La commission parlementaire devra trancher sur l’usage des LBD
La commission parlementaire, sous la dynamique orchestrée par Aragonès, devra également se prononcer sur l’utilisation des lanceurs de balle défensive (LBD). Aragonès veut arriver au risque zéro pour les personnes se trouvant dans des protestations urbaines et souhaite interdire le LBD. La Catalogne rejoindrait ainsi l’Autriche, l’Irlande, la Finlande, la Norvège, la Suède, le Danemark et le Royaume-Uni, où le LBD n’est pas utilisé par les forces de l’ordre. Il l’est en revanche pour une partie de l’Allemagne, la France, la Pologne, la Grèce et le reste de l’Espagne.
Le parlement, s’il interdit le LBD, devra trouver une arme de défense alternative pour repousser à distance les personnes violentes.
Les Mossos d’Esquadra sans garanties juridiques
Par ailleurs, Aragonès a satisfait à une demande de longue date la très influente association Iridia. Un collectif d’activistes qui apporte un soutien aux personnes ayant subi la « violence institutionnelle de la Generalitat ». Aragonès a décidé de retirer partiellement la protection juridique des Mossos d’Esquadra. Dans les faits, la Generalitat ne se porte plus automatiquement partie civile lorsqu’un policier subit une agression. Le gouvernement catalan défendra en justice un agent de police uniquement dans le cas où celui-ci se retrouve blessé physiquement dans l’exercice de ses fonctions. Pour ce faire, Aragonès, peu après sa prise de fonction, a démantelé le service juridique du ministère de l’Intérieur. La police n’aura désormais plus ses propres avocats. Les Mossos pourront cependant toujours faire appel aux services juridiques destinés aux autres fonctionnaires de la Generalitat.

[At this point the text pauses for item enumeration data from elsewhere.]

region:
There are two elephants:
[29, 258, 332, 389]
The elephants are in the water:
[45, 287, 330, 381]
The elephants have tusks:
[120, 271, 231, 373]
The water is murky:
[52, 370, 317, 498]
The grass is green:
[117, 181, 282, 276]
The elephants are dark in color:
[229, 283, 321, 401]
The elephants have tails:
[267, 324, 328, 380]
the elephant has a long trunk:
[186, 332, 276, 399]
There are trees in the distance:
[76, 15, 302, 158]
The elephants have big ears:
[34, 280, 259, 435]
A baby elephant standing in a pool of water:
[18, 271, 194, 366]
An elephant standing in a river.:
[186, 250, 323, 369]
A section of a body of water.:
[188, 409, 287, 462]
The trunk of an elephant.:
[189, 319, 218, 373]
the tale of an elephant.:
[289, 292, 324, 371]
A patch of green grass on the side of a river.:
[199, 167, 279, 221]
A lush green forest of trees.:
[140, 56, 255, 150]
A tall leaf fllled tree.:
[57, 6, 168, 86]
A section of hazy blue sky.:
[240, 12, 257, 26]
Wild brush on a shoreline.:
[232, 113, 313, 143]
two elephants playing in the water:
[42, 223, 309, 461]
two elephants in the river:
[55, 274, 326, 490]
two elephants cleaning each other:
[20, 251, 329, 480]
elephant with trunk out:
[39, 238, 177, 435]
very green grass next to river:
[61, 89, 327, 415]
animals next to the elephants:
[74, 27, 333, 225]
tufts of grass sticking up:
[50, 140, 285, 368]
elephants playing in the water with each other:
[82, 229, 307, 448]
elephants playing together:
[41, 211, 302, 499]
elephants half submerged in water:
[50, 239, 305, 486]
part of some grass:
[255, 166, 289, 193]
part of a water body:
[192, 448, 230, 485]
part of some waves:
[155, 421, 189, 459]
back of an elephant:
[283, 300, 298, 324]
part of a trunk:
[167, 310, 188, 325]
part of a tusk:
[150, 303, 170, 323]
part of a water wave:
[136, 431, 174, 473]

« La police dérange le gouvernement catalan, mais aucun pays ne peut vivre sans police, il va falloir trouver une solution » sentence le syndicaliste Nacho Alvarez. En attendant, une partie de plus en plus croissante des riverains s’impatiente. Selon le baromètre municipal, l’insécurité reste la première préoccupation des Barcelonais.